In the MC column, the 14 numbers represent the average vector of the reconstructed phonetic value of all the characters with initial “日” in MC. The IPA grid is the IPA phoneme of which the phonetic vector is most similar with the average vector. In other columns (BJ–CZ), the IPA grid contains all the initials in the current dialect with initial “日” in MC, and the following 14 numbers is the average phonetic vector of initials in this dialect. For MC to any dialect, the features changed with an absolute value $\ge 0.5$ are marked in bold .


References

  • Chen, N. (2004). Studies on Ri Initial in Jingdian Shiwen [Explanative writings to the classical canons] 《經典釋文》日母字研究 [Master’s thesis]. Peking University.
  • Karlgren, B. (1926).
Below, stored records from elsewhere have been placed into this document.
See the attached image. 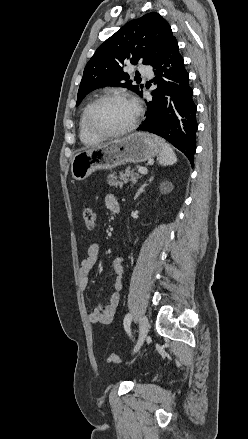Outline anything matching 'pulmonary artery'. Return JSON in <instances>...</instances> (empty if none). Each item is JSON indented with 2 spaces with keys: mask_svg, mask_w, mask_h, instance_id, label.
<instances>
[{
  "mask_svg": "<svg viewBox=\"0 0 248 439\" xmlns=\"http://www.w3.org/2000/svg\"><path fill=\"white\" fill-rule=\"evenodd\" d=\"M138 71L142 76L153 77V72L145 65H140Z\"/></svg>",
  "mask_w": 248,
  "mask_h": 439,
  "instance_id": "obj_1",
  "label": "pulmonary artery"
}]
</instances>
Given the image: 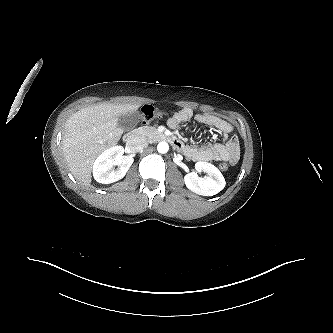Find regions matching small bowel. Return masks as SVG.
<instances>
[{
  "label": "small bowel",
  "mask_w": 333,
  "mask_h": 333,
  "mask_svg": "<svg viewBox=\"0 0 333 333\" xmlns=\"http://www.w3.org/2000/svg\"><path fill=\"white\" fill-rule=\"evenodd\" d=\"M194 119L198 123L217 130L222 136V142H210L205 145H184L180 150L193 161H228L235 164L239 156V140L233 134V125L207 113L194 114L189 108H183L174 113L167 121L170 128H177L180 124Z\"/></svg>",
  "instance_id": "obj_1"
}]
</instances>
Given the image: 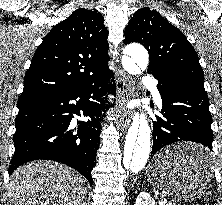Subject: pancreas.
I'll return each instance as SVG.
<instances>
[{
    "label": "pancreas",
    "instance_id": "1",
    "mask_svg": "<svg viewBox=\"0 0 222 205\" xmlns=\"http://www.w3.org/2000/svg\"><path fill=\"white\" fill-rule=\"evenodd\" d=\"M169 205H175L174 203H169Z\"/></svg>",
    "mask_w": 222,
    "mask_h": 205
}]
</instances>
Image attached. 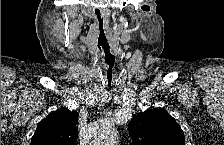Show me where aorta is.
Listing matches in <instances>:
<instances>
[{"label":"aorta","mask_w":224,"mask_h":145,"mask_svg":"<svg viewBox=\"0 0 224 145\" xmlns=\"http://www.w3.org/2000/svg\"><path fill=\"white\" fill-rule=\"evenodd\" d=\"M117 139V131L113 127H106L98 135L96 143L97 145H115Z\"/></svg>","instance_id":"1"}]
</instances>
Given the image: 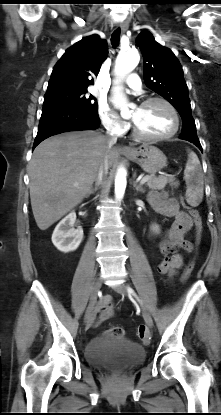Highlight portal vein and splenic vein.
I'll list each match as a JSON object with an SVG mask.
<instances>
[{
    "label": "portal vein and splenic vein",
    "instance_id": "18ae733b",
    "mask_svg": "<svg viewBox=\"0 0 221 415\" xmlns=\"http://www.w3.org/2000/svg\"><path fill=\"white\" fill-rule=\"evenodd\" d=\"M148 180H149V176H145V177H143V178L140 180V184H144V183H146ZM75 186H77V185H75Z\"/></svg>",
    "mask_w": 221,
    "mask_h": 415
}]
</instances>
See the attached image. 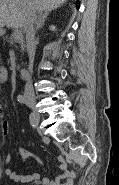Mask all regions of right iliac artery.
<instances>
[{
  "label": "right iliac artery",
  "instance_id": "82829eb1",
  "mask_svg": "<svg viewBox=\"0 0 119 185\" xmlns=\"http://www.w3.org/2000/svg\"><path fill=\"white\" fill-rule=\"evenodd\" d=\"M17 100H18V102H20V103H22V104H25V103H26V99H25V97L22 96V95H18V96H17ZM31 116H34V113H31ZM30 120H31V121H30L29 123L32 125L33 128H35V125H33V124L36 123V122L34 121L35 119H34V118H31Z\"/></svg>",
  "mask_w": 119,
  "mask_h": 185
}]
</instances>
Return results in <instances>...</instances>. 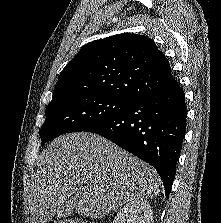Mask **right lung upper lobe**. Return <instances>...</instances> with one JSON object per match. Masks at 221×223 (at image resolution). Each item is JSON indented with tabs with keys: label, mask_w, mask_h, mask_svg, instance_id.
I'll list each match as a JSON object with an SVG mask.
<instances>
[{
	"label": "right lung upper lobe",
	"mask_w": 221,
	"mask_h": 223,
	"mask_svg": "<svg viewBox=\"0 0 221 223\" xmlns=\"http://www.w3.org/2000/svg\"><path fill=\"white\" fill-rule=\"evenodd\" d=\"M177 85L151 39L123 33L83 46L61 71L50 103L83 95L134 102Z\"/></svg>",
	"instance_id": "right-lung-upper-lobe-1"
}]
</instances>
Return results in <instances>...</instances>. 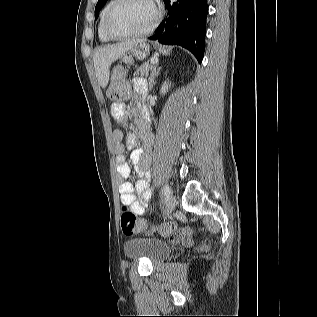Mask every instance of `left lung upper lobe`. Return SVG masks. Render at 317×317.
Here are the masks:
<instances>
[{
	"label": "left lung upper lobe",
	"instance_id": "obj_1",
	"mask_svg": "<svg viewBox=\"0 0 317 317\" xmlns=\"http://www.w3.org/2000/svg\"><path fill=\"white\" fill-rule=\"evenodd\" d=\"M106 2L107 0H98V3L95 7V19L97 18L99 11L101 10V8L104 6Z\"/></svg>",
	"mask_w": 317,
	"mask_h": 317
}]
</instances>
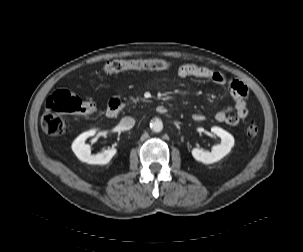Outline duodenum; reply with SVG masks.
<instances>
[{
	"label": "duodenum",
	"mask_w": 303,
	"mask_h": 252,
	"mask_svg": "<svg viewBox=\"0 0 303 252\" xmlns=\"http://www.w3.org/2000/svg\"><path fill=\"white\" fill-rule=\"evenodd\" d=\"M121 109H122V102L119 99L110 101L107 110V117L114 118L121 111ZM156 111L160 114H165L168 112V109L163 105H159L156 107Z\"/></svg>",
	"instance_id": "410a0bca"
}]
</instances>
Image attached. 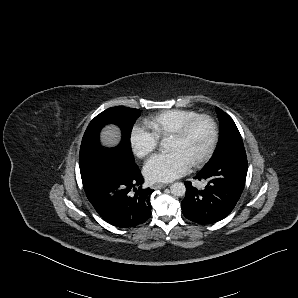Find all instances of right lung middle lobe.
I'll list each match as a JSON object with an SVG mask.
<instances>
[{"label": "right lung middle lobe", "mask_w": 298, "mask_h": 298, "mask_svg": "<svg viewBox=\"0 0 298 298\" xmlns=\"http://www.w3.org/2000/svg\"><path fill=\"white\" fill-rule=\"evenodd\" d=\"M139 109L116 106L108 108L97 115L88 125L80 147L79 165L81 177L87 178L104 173L111 168L112 163L121 167H135L134 157L130 147V136L135 120L140 116ZM109 123L118 125L122 130V140L113 149L100 145V130ZM113 158L111 162H103L104 158Z\"/></svg>", "instance_id": "right-lung-middle-lobe-1"}]
</instances>
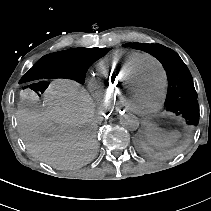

Zhongguo Yinyunxue Yanjiu [Study on Chinese phonology]. Shangwu Yinshuguan. (Co-translated by Yuen Ren Chao, Fang Kui Li, and Changpei Luo).
  • Li, F.-K. (1971). Shangguyin Yanjiu [Studies on Old Chinese Pronunciation] 上古音研究. The Tsing Hua Journal of Chinese Studies, 9, 1-61.
  • Li, R. (1956). Qieyun Yinxi [Phonological system of Qieyun] 切韻音系. Beijing: Kexue Chubanshe.
  • Pulleyblank, E. G. (1984). Middle Chinese: A Study in Historical Phonology. Vancouver: University of British Columbia Press.
  • Shao, R. (1982). Qieyun Yanjiu [Studies on Qieyun] 切韻研究. Beijing: Chinese Academy of Social Sciences.
  • Wang, L. (1957). Hanyu Shigao [A Draft History of the Chinese Language] 漢語史稿. Beijing: Zhonghua Shuju.
  1. The tradition of historical Chinese phonology is to use characters as labels representing initial categories. 

  2. Represented by our features, both [ȡʑ] and [dz] have [+anterior], and the change from [ȡ] to [d] and [ʑ] to [d] is [-dorsal].